One time you definitely don’t want to make a mistake is if you’re printing a thousand copies of the Holy Bible under orders from King James himself.
“Our example of that is in this front case, and it's the so-called Wicked Bible, which famously has the Seventh Commandment as ‘thou shalt commit adultery," said Rachel Churner, co-curator of this exhibit. “Of course, when it was produced and the mistake was discovered, the printers were censored by the king. The Bibles were destroyed, all but a handful. And it's this incredible sort of — it's not exactly luck — this incredible privilege that the Beinecke has in its holdings this Bible.”
Along with a correction, sort of. In pencil, above the mistake, someone has added the word 'not,' just to set the record straight.
This exhibit is a history of errata. For hundreds of years, if editors noticed mistakes after a book hit the presses, they didn’t order a whole new printing. That’d be too expensive. Instead, they’d print an errata sheet listing corrections for readers and stick it in the back of the book.
“And it lists the mistakes, tracking the correction and the mistake itself," Churner said. "So that's the sort of key to it. It's not simply to say, ‘Oh, we might have made an error here,’ but to say this exact line with this exact error has been made.”
The history of errata is almost as old as the history of printing itself. In 1455, Gutenberg printed his famous Bible, which, for the record, said you shouldn’t commit adultery.
Within 50 years, books were everywhere in Europe. We can trace errata back to Thomas More, saint, philosopher, author of Utopia, and the guy Henry the Eighth had killed for not letting him get a divorce. So, you know, an expert in mistakes.
“Thomas More standardized it," Churner said. She shows me one of More’s treatises from 1529: The "Dialogue of Divers Matters."

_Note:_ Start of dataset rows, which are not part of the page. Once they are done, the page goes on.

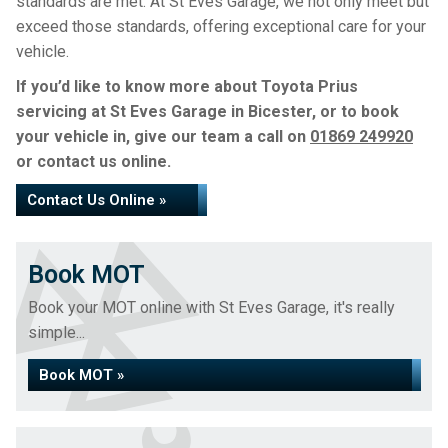
standards are met. At St Eves Garage, we not only meet but
exceed those standards, offering exceptional care for your
vehicle.
If you’d like to know more about Toyota Prius
servicing at St Eves Garage in Bicester, or to book
your vehicle in, give our team a call on
01869 249920
or contact us online.
Contact Us Online »
Book MOT
Book your MOT online with St Eves Garage, it's really
simple...
Book MOT »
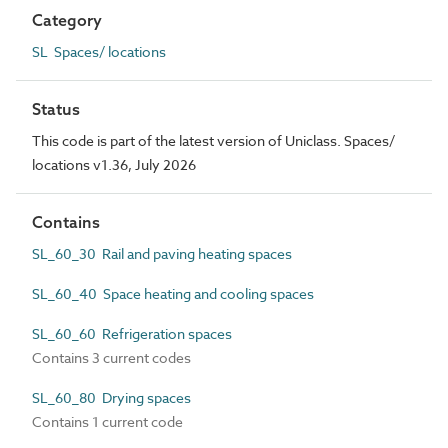
Category
SL Spaces/ locations
Status
This code is part of the latest version of Uniclass. Spaces/
locations v1.36, July 2026
Contains
SL_60_30 Rail and paving heating spaces
SL_60_40 Space heating and cooling spaces
SL_60_60 Refrigeration spaces
Contains 3 current codes
SL_60_80 Drying spaces
Contains 1 current code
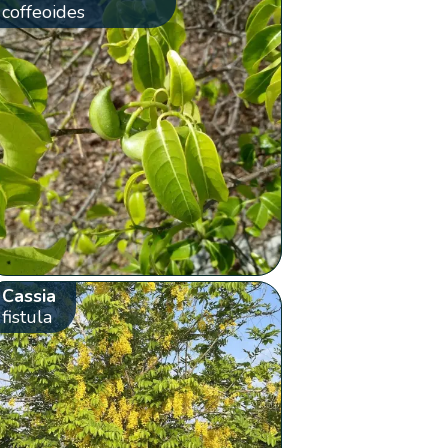
coffeoides
Cassia
fistula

"It sets up this format where you have page number, line number, mistake and then correction, almost always in the pattern ‘for X read Y.'" (X being the mistake and Y being the correction.) “Which lends itself to beautiful and unexpected poetry, so that you get these little mistakes that are quite serendipitous.”
And sometimes they feel like a sly little bit of social commentary.

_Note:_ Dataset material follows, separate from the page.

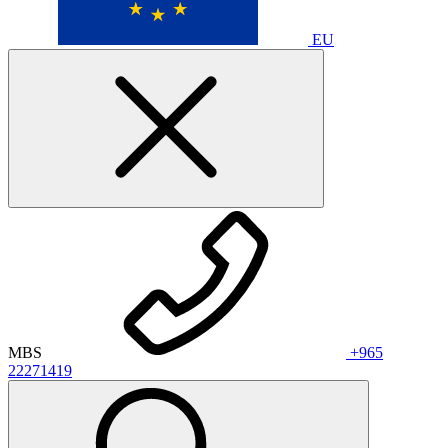
EU
MBS
+965
22271419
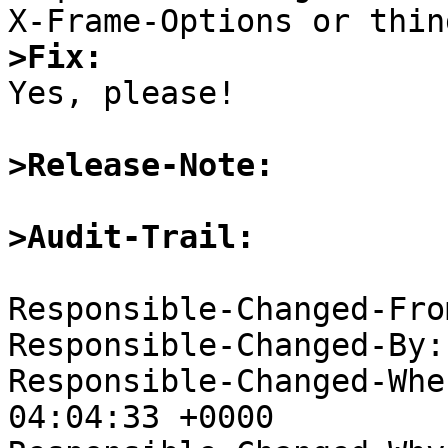
>Fix:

“One of my favorite examples from Coleridge in 1795," Churner said. "Where he says, on page 61, for ‘murder,’ read ‘fight for his king and country.’"
One of the most epic errata lists came in 1922, when James Joyce published his notoriously difficult novel ‘Ulysses.” Only, most of them weren’t even real mistakes.

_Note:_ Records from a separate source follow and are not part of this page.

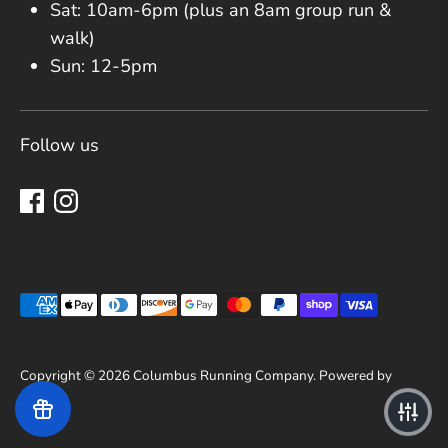
Sat: 10am-6pm (plus an 8am group run &
walk)
Sun: 12-5pm
Follow us
Payment methods accepted
Copyright © 2026
Columbus Running Company
.
Powered by
Shopify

“Ulysses, very famously, included a very long seven-page errata with hundreds of corrections, and many of these corrections were actually reintroducing mistakes that had been diligently removed by copy editors and proofreaders.”
Joyce filled “Ulysses” with his own idiosyncratic spellings and wordplay. Like spelling a character’s name differently at different points in the book. Which can look a lot like mistakes if you don’t get what he’s going for.
“He wanted mistakes. You know, the insistence that names be inconsistently spelled throughout Ulysses was something that a good proofreader would not allow. And for Joyce, it was necessary to show that he himself was sort of making fun of the reader, playing with the reader.”
James Joyce, weird little guy that he was, got a kick out of the whole thing.
"Joyce said when he was talking about this 1922 errata, ‘These are not misprints, but beauties of my style, hitherto undreamt of,'" Churner said.
That's where she and her co-curator, Geoff Kaplan, got the title of their exhibit -- ‘Beauties of My Style.’ Because mistakes can be beautiful.
“We gave a presentation to the librarians," Kaplan said. “And after the presentation, one of the librarians said, ‘In this moment of digitization and ever-increasing pressures of AI, the human error is something beautiful, something desirable, something that has a value and currency, something that has warmth and sensibility. That was a really nice perspective.”
Kaplan said you don’t see many errata lists in the backs of books anymore.
“It takes a lot fewer resources to produce a book now than 500 years ago," he said. "But maybe the question, too, is about accountability in a post-digital age. Like, how does a book get produced now? And in that mode of production, how is an error accounted for?”
Some books crowdsource their copy-editing to readers these days and publish the errata online. No need to stick inserts in the backs of books. Kaplan says this exhibit has him thinking about the psychology behind errata.
“Why do we make mistakes, and why are we compelled to correct them?" he said. "Why are some of them embarrassing? And why do we have these responses to this idea of a mistake, even the notion of a mistake can be bent and twisted?”
And maybe that question will lead to another exhibit someday. In the meantime, you can see ‘The Beauties of My Style: Errata and the Printed Mistake’ at Yale’s Sterling Memorial Library until November 29.